▶ Passage:
━━━

# KSW 12 Pudzianowski vs Najman Video



## snakerattle79 (Feb 6, 2008)




----------



## G0K0S (Dec 27, 2008)

When is the fight.. american time?


----------



## palmerboy (Oct 23, 2008)

its just over. reminded me of lesnars first fight.


----------



## Evil Ira (Feb 9, 2009)

What a f*cking joke.


----------



## G0K0S (Dec 27, 2008)

Curious to what was said in the post fight interview.


----------



## H-Deep (Feb 3, 2009)

I just watched this, i think he should stick to strong man. Hes an absolute beast however he just looked like he lacked technique, i mean those kicks........


----------



## khoveraki (Jun 28, 2009)

"He won the fight in 44 seconds by Hulk Smash"



LMFAO. This from his wikipedia.


----------



## FightOfTheNight (Sep 23, 2009)

Woeful.


----------



## khoveraki (Jun 28, 2009)

What happened in the fight? Did he really win in under a minute?



Why is everyone saying he was awful if he won that quick?


----------



## G0K0S (Dec 27, 2008)

H-Deep said:


> I just watched this, i think he should stick to strong man. Hes an absolute beast however he just looked like he lacked technique, i mean those kicks........


He didn't look good, but give him a break. It's his first MMA fight. Amateur..professional.. anything. And he won in less than a minute. He doesn't deserve high expectations but let's just watch his progression and see what happens.


----------



## G0K0S (Dec 27, 2008)

khoveraki said:


> What happened in the fight? Did he really win in under a minute?
> 
> 
> 
> Why is everyone saying he was awful if he won that quick?


He ran at the guy with low kicks and got him to the ground, then hammer fisted/punched him to a TKO. He completely over matched this guy.

I think the only thing this proves is that he did look pretty pumped up to fight and seems to have enough killer instinct to compete in this sport. 

I don't know how any of you can be so down on him after watching him fight for 43 seconds..


----------



## H-Deep (Feb 3, 2009)

Im a huge fan of him and love watching strongman which is why i said what i said. I would hate to see him stop strongman in order to pursue a career in mma, thats all.

I am taking nothing away from him, he won his first fight and didnt take a shot which is good however id rather see him in strongman. If hes serious about mma then he is going to have to cut weight and in order to that he will have to stop competing in strongman which i dont wanna see


----------



## khoveraki (Jun 28, 2009)

H-Deep said:


> Im a huge fan of him and love watching strongman which is why i said what i said. I would hate to see him stop strongman in order to pursue a career in mma, thats all.


Ah alright, your initial post was sort of annoying but this makes sense.


I've had high hopes for Mariusz and I'm PUMPED to see him in MMA finally. He's going to wreck fools, that's for sure.


----------



## FightOfTheNight (Sep 23, 2009)

There's no doubt he has power but it was obvious the guy he was fighting (who was a boxer) had never been kicked in the legs before, and he outweighed him by about 50lbs.

━━━

▶ Source data:
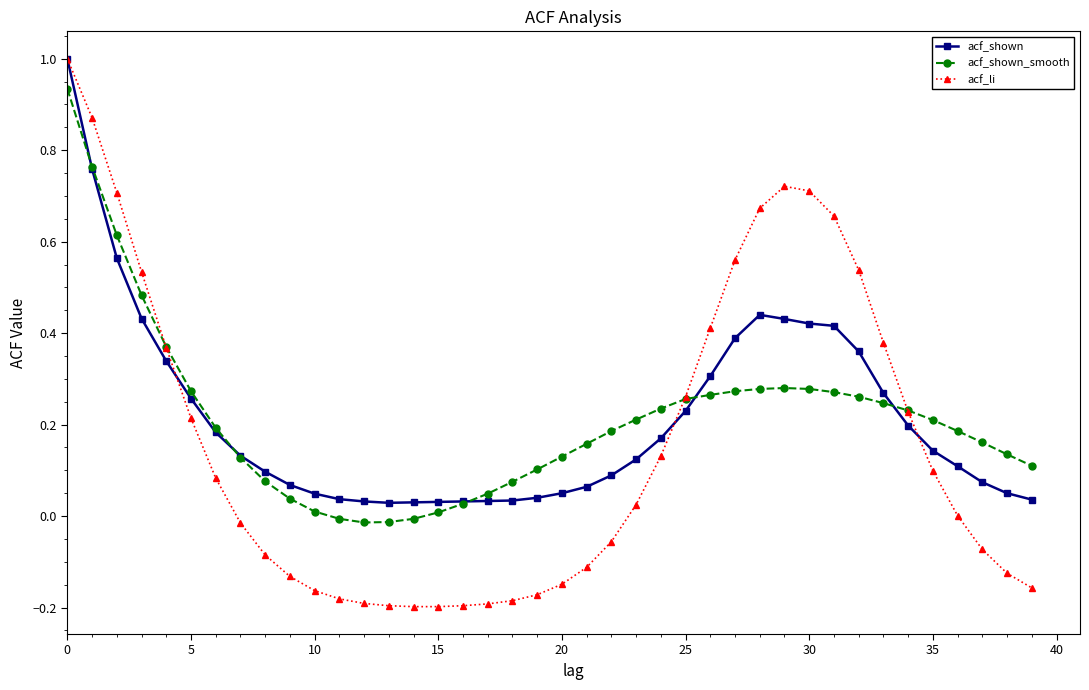

After their last crossing, which series has the higher values: acf_shown_smooth or acf_li?

acf_shown_smooth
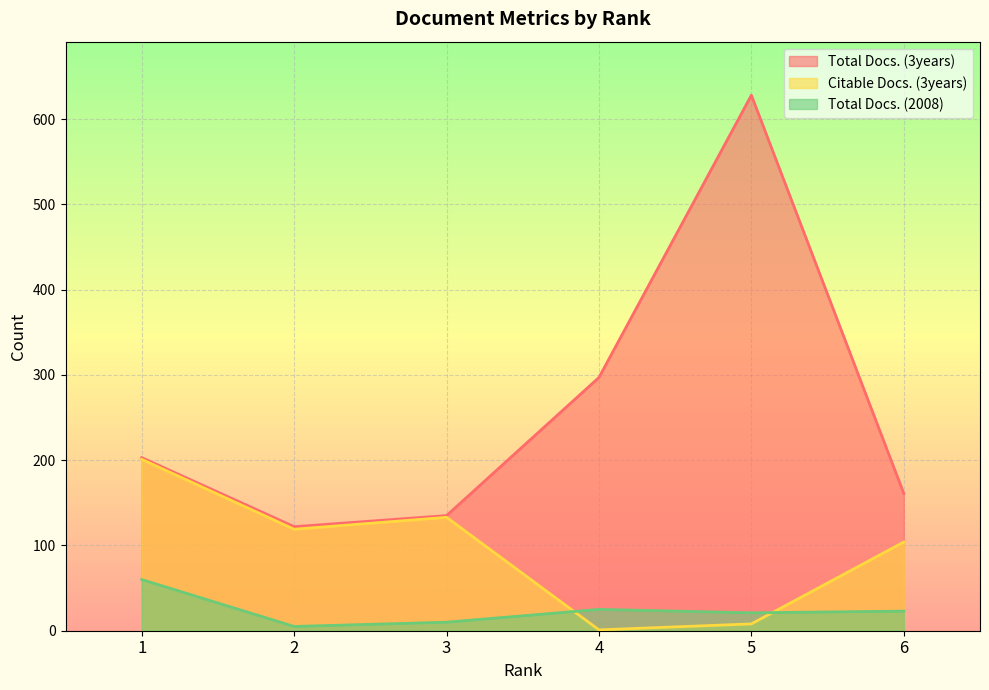

True or false: Total Docs. (3years) and Total Docs. (2008) intersect in this chart.

False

━━━

▶ Task requirements:
1. Reproduce the forum thread word for word, starting at "He ran at the" and ending at "in this sport.".
2. Name each distinct username that appears as the author of a post in the forum thread.

▶ Responses to the tasks:
1.
He ran at the guy with low kicks and got him to the ground, then hammer fisted/punched him to a TKO. He completely over matched this guy.

I think the only thing this proves is that he did look pretty pumped up to fight and seems to have enough killer instinct to compete in this sport.

2. snakerattle79, G0K0S, palmerboy, Evil Ira, H-Deep, khoveraki, FightOfTheNight